__EXTRACTED TEXT__.
Fourth Circuit continues to chip away at Carter

by Kirsten E. Small

In this post I summarized United States v. Hernandez, in which a panel of the Court relaxed U.S. v. Carter's apparently stringent requirements for explanation of within-Guideline sentences.

Yesterday, in United States v. Boulware, the Court further blunted Carter's force by holding harmless an inadequate explanation.

Boulware pleaded guilty to false statements in a bankruptcy proceeding and sought a below-guidelines sentence on the basis of family obligations. The district court rejected this request and imposed a sentence at the bottom of the advisory guideline range, noting in the process that it had "taken into account all the factors requied of me by Section 3553(a)."

Assuming that this explanation was inadequate and thus constituted a procedural flaw in the sentence (the panel did not cite Hernandez), the panel concluded that the error was harmless, i.e., it did not substantially and injuriously affect the outcome of the proceedings. Contrasting the facts before it to U.S. v. Lynn, 592 F.3d 572 (4th Cir. 2010), the panel found the error harmless because "the record ... leaves us with no doubt that the district court considered [Boulware's] argument for a below-guidelines sentence" and because Boulware's arguments for such a sentence "were very weak."

In short, the panel held that a Carter error is harmless so long as it appears from the record that the district court actually considered a defendant's arguments, even if it made no mention of them in the course of its sentencing decision.

It seems to me that this decision has the potential to substantially undermine Carter; we'll have to see how it plays out.

__EXERCISE OBJECTIVE__.
Reproduce word for word everything in the post on the Fourth Circuit sentencing decision from "by Kirsten E." down to "an inadequate explanation.".

__DATASET RECORDS__.
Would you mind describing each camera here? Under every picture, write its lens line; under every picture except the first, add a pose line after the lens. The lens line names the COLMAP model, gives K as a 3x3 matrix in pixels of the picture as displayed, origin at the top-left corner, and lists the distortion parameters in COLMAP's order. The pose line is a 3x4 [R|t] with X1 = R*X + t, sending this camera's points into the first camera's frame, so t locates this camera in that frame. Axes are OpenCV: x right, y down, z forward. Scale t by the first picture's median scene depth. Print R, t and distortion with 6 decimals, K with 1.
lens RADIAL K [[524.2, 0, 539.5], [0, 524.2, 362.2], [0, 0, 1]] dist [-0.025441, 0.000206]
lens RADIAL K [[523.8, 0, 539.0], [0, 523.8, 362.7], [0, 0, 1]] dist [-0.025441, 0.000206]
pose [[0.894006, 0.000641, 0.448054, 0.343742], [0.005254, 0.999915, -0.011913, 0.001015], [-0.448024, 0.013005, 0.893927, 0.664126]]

==

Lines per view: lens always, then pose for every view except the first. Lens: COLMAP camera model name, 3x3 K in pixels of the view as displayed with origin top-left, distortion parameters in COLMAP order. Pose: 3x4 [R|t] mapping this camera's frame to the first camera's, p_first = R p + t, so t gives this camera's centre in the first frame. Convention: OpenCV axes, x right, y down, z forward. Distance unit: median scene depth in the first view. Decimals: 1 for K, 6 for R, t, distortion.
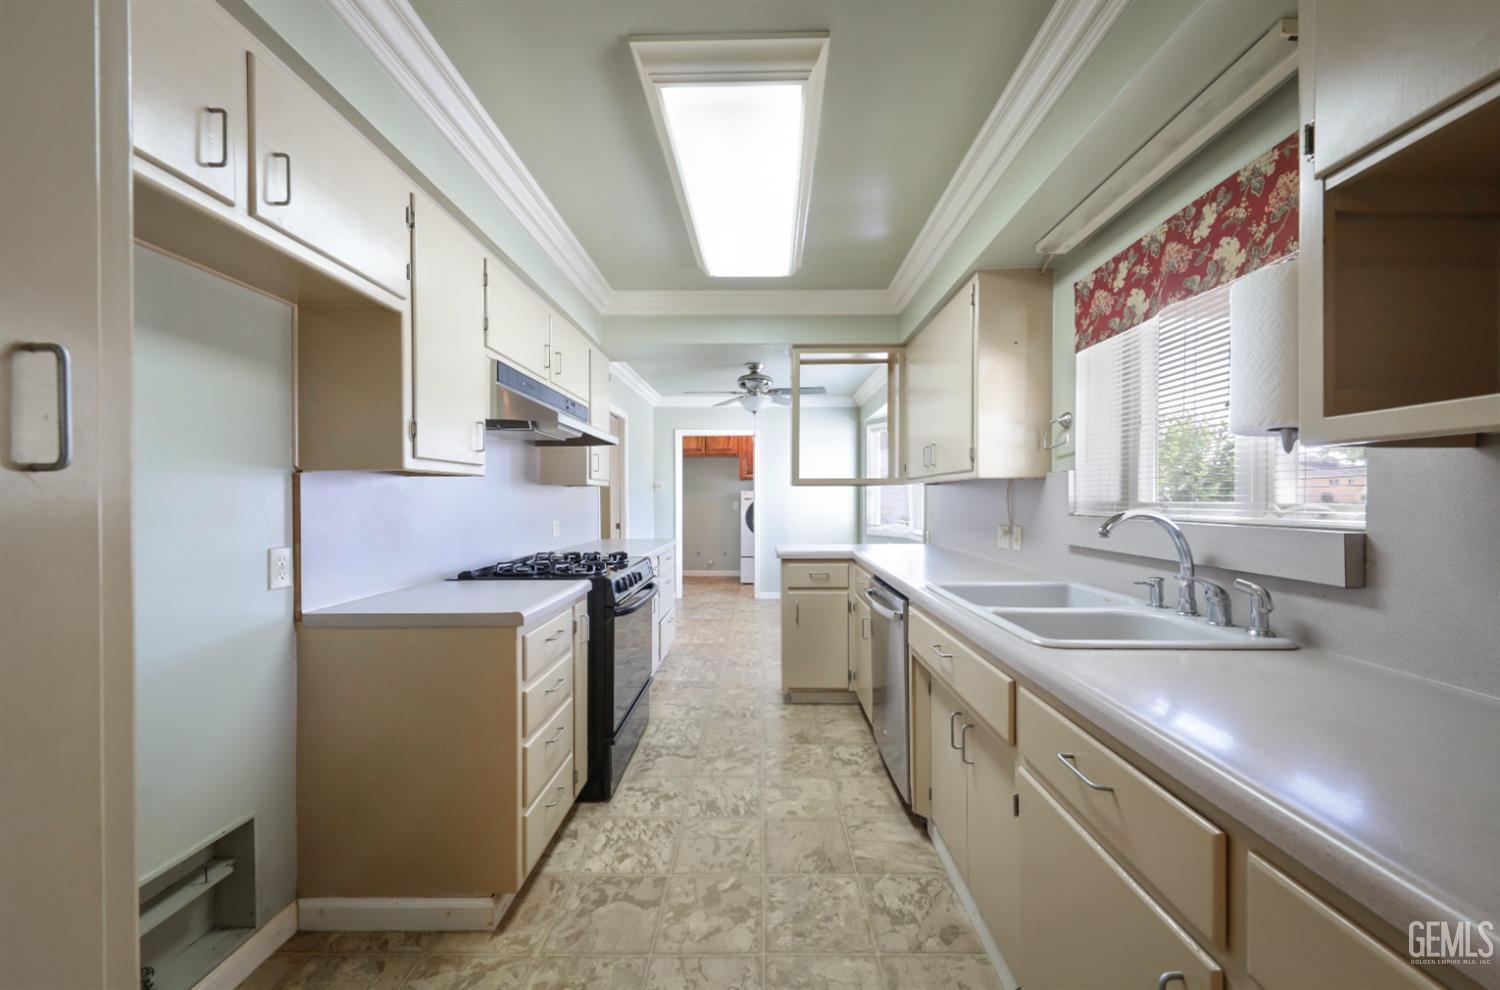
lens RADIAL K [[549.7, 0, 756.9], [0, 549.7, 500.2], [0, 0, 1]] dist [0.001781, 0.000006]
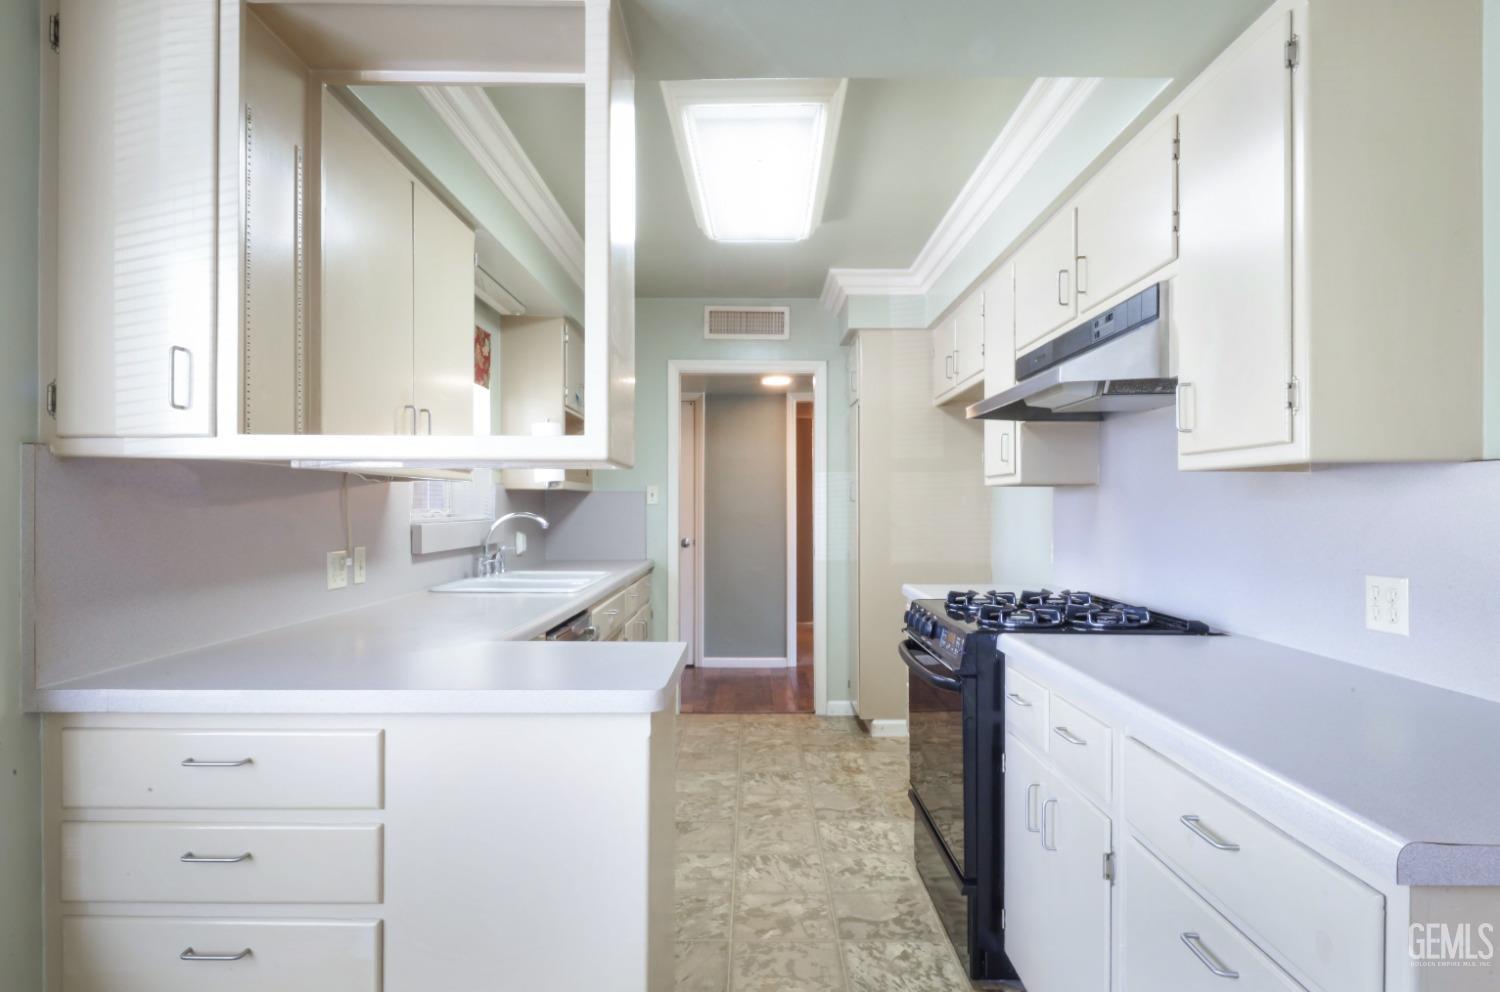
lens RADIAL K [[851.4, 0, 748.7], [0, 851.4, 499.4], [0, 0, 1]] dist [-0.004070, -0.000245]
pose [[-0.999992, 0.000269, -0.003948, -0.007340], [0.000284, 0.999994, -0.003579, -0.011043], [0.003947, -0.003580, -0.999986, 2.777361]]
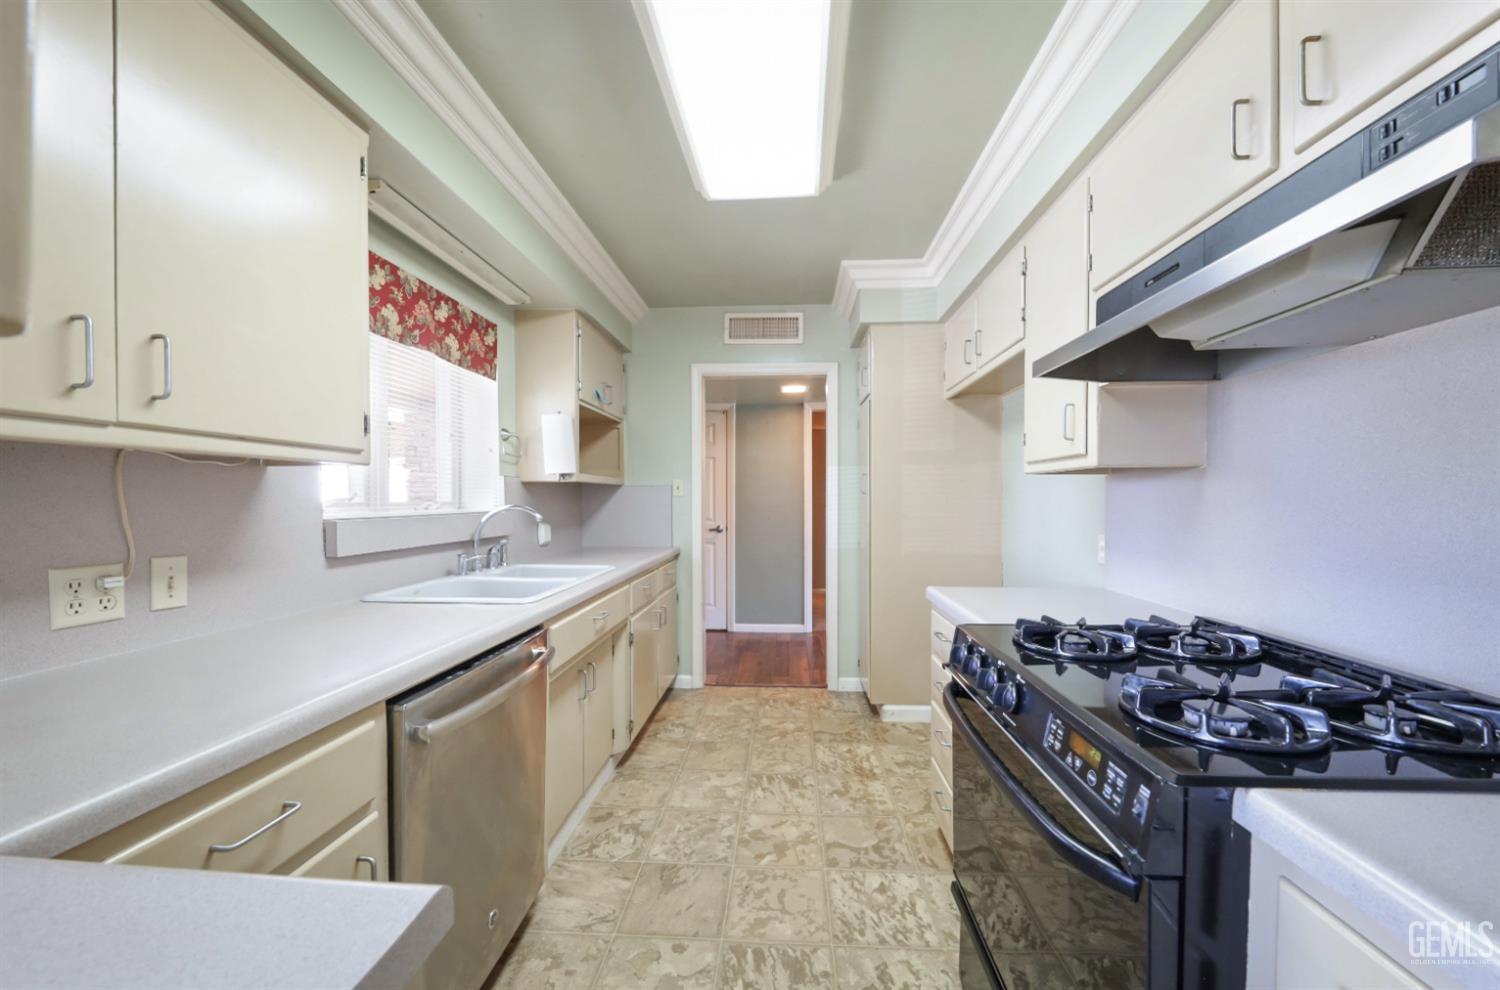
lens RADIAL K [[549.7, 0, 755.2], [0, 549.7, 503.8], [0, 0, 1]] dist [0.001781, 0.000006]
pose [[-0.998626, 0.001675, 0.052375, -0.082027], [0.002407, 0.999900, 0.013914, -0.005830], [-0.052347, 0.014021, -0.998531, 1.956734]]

__OUTPUT BELOW__.
by Kirsten E. Small

In this post I summarized United States v. Hernandez, in which a panel of the Court relaxed U.S. v. Carter's apparently stringent requirements for explanation of within-Guideline sentences.

Yesterday, in United States v. Boulware, the Court further blunted Carter's force by holding harmless an inadequate explanation.